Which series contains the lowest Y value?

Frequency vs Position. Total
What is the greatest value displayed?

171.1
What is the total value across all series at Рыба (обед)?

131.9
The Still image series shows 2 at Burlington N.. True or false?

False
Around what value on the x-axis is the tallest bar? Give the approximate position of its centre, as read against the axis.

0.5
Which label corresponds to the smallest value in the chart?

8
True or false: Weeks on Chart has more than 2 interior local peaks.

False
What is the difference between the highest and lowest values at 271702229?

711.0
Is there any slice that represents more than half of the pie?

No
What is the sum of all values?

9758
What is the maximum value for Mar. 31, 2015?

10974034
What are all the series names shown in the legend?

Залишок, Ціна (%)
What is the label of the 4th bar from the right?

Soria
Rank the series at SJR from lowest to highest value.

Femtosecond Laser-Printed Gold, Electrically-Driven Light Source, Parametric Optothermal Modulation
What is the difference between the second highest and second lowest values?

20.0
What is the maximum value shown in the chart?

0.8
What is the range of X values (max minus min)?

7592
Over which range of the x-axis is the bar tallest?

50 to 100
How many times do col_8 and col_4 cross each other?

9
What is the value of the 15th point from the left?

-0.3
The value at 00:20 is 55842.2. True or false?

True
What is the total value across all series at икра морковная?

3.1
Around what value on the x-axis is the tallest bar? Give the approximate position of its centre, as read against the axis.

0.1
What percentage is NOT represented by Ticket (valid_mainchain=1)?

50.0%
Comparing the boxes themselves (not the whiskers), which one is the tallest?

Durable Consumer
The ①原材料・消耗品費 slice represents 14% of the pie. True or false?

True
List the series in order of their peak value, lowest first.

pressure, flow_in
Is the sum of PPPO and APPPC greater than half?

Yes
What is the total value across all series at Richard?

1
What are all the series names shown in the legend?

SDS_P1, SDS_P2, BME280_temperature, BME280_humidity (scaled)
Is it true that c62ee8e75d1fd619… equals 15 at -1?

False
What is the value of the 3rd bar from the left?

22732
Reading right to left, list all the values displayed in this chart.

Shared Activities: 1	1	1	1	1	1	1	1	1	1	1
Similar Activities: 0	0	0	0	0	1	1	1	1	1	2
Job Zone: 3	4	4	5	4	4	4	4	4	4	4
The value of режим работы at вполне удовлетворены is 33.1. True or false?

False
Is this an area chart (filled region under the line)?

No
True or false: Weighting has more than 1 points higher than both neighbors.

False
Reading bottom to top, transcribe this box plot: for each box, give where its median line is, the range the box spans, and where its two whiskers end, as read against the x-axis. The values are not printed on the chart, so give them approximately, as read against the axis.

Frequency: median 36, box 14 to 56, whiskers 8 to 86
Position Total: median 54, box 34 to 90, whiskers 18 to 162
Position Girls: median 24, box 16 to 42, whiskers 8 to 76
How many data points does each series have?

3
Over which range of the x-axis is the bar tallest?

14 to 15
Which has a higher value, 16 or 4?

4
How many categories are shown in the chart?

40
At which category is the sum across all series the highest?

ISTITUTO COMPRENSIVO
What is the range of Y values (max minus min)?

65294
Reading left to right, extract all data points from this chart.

○ ○ ○ ○ ○ ○ ○

| What you will do |
List each line of the listing above that contains the string "data". Uppercase and lowercase letters count as different.

| Exercise answer |
How many data points does each series have?
Reading left to right, extract all data points from this chart.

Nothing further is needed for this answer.